Mentoring Program For Bowie High School Girls Is Making A Difference
POSTED: Wednesday, May 4, 2011 - 7:25pm
UPDATED: Thursday, May 5, 2011 - 10:03am
A mentoring program at a South El Paso High School is giving girls some moral and academic support. "Project 2013" has taken 20 sophomore girls under its wing, to make sure they succeed and learn some valuable life-long skills.
"I really was like the type of girl that was a slacker," said sophomore Marilu Cardenas. "I didn't care."
"Back then, in 8th grade I used to be the kind of person who didn't care. I was a bully," said Zulema Hurtado.
But Marilu and Zulema have sure turned things around since becoming part of "Project 2013". The program is a Junior League initiative to motivate a group of girls at Bowie High School to improve their grades and their self-esteem.

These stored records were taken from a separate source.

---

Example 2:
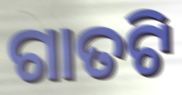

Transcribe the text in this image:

ଗାତଟି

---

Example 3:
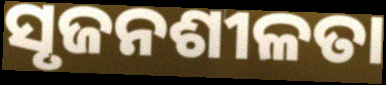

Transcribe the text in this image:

ସୃଜନଶୀଳତା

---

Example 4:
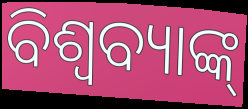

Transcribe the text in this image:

ବିଶ୍ଵବ୍ୟାଙ୍କ୍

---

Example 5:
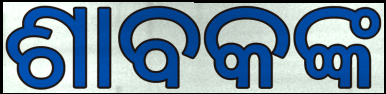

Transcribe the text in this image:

ଶାବକଙ୍କ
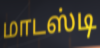
மாடஸ்டி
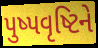
પુષ્પવૃષ્ટિને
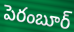
పెరంబూర్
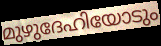
മുഴുദേഹിയോടും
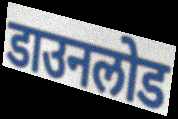
डाउनलोड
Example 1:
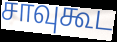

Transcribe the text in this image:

சாவுகூட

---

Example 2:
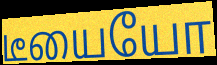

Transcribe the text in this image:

டீயையோ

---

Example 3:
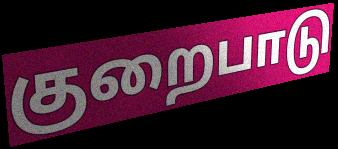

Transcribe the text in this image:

குறைபாடு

"What we're doing is teaching them about leadership and empowering them to become great women and teaching them that there are opportunities and possibilities outside of the area that they live in," said Lorene Perrin. Perrin, the Chair of the Committee, is one of nine women from the Junior League who mentors the girls of "Project 2013".

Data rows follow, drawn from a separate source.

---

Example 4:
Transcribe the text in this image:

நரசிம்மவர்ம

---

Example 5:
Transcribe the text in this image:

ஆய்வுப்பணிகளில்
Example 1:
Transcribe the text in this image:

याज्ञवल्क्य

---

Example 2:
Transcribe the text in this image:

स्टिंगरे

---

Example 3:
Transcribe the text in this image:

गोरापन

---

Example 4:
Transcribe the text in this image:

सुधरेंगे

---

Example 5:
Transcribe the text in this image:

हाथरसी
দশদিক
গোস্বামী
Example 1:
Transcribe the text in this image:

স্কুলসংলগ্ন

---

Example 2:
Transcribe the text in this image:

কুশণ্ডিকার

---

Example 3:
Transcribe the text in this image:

"It started in 2009 when they were Freshmen at Bowie High School," said Perrin. "So 2013 stands for the year that they will graduate and right now we're on track for all 20 ladies to graduate.>
The mentors are available to help with homework and questions. They also put on power lunches every other Wednesday. "We are big on empowering them and teaching them that women can do great things. So we brought in women in medicine, women in law enforcement, women in journalism," said Perrin.
The mentors also take the girls on field trips every semester. They've been out bowling together, to a health fair and to the UTEP Dinner Theater, where they saw "The Sound of Music."
"It's been a great experience because not many of the girls that are here at Bowie get the same experience that we do to get to know El Paso better," said Marilu.
What the mentors are proudest of is seeing the academic improvement and the potential to where it could take the girls.
"Currently, 98% of them have A's and great attendance," said Perrin.
The Junior League says they hope to continue the project once the girls graduate in 2013 and maybe even expand to other schools.